By 2024, both foreign powers had significantly reduced their support for the Syrian regime due to financial constraints in Iran and the war in Ukraine for Russia, leaving the regime to fend for itself when the rebel offensive in Aleppo province unfolded into a national rebellion.
One source told TNA that the economic and military pressures in recent years were too much for the Syrian regime to stand, leading to a light military footprint in the north with Bashar Al-Assad believing the rebels were a spent force and his rule had been secured, continuing to enrich his small inner circle at the expense of the military. Such hubris was to be his downfall.
While Hezbollah was being battered in Lebanon following an unprecedented Israeli offensive and Russia emptying its jails to man the frontlines in Ukraine, HTS was preparing for a counter-offensive and struck at the regime’s weakest moment.

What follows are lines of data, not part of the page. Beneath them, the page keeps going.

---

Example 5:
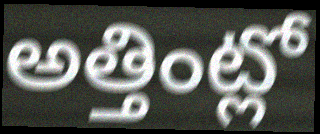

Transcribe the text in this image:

అత్తింట్లోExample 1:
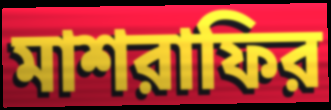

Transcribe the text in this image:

মাশরাফির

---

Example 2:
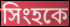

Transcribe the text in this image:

সিংহকে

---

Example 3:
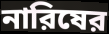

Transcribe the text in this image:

নারিষের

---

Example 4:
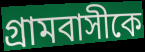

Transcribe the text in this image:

গ্রামবাসীকে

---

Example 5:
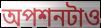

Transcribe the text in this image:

অপশনটাও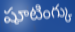
షూటింగ్కు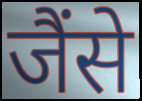
जैंसे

When they surged through the regime defences they realised that the Syrian Arab Army was little more than a paper tiger and Iran-backed militias were largely gone, said Adi Smajic, a freelance photographer who visited rebel areas in 2015, so after taking Aleppo City and heading south, it became apparent that Bashar’s rule was done.
“Russia’s air force did target the rebels during their initial attacks on Aleppo, but after the city fell and the rebels moved into areas outside the previous de-escalation agreements between Turkey and Russia, the bombing completely stopped,” said Smajic.

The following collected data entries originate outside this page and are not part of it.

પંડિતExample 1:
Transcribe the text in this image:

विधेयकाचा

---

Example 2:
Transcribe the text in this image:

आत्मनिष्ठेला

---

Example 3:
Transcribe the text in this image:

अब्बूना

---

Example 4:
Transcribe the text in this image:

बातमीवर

“Russian intelligence predicted the fall of other cities and knew it was time to go as the Syrian defences began to crumble. When the rebels reached Homs and former rebels in the south began moving north, most of the officers and airforce pilots fled their bases leaving the remaining soldiers to surrender to the rebels at military checkpoints along the highways.”
Ultimately, a major reconfiguration of the economy and state capture by the presidential palace after Hafez al-Assad meant there were fewer people benefiting from Bashar’s corrupt rule and willing to fight to protect his regime.

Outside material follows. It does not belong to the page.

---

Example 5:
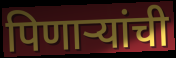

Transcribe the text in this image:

पिणाऱ्यांची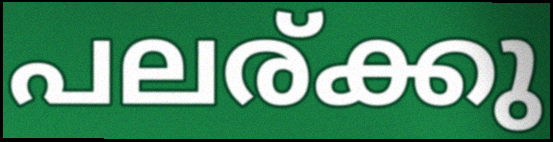
പലര്ക്കു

When domestic and foreign economic challenges reduced the size of the pie for Syria’s corrupt elite to carve out and Assad ensured most of it went to his family, the leader became detested, even among his support base, with Alawites who had sacrificed their sons to prop up his corrupt regime particularly disheartened as the war progressed.
“During the war, economic opportunities declined so markedly that the capture of state resources by the presidential palace meant he didn’t leave anything for anyone else, creating discontent toward Bashar Al-Assad across many segments of Syrian society,” Jihad Yazigi, editor-in-chief of The Syria Report, told The New Arab.
“You talked to businessmen and they tell you ‘this guy is unbearable’, you talk to Alawites and they were fed up, you talk to the people from the opposition and, obviously, they hate him, so in terms of patronage he allocated less and less funds to these groups, because there were fewer resources available.
“But Bashar also believed fundamentally after winning the war, seeing European and Arab Gulf states coming back gradually without either demanding concessions, he saw himself as invincible and I think all this pushed him to limit his circles of patronage.”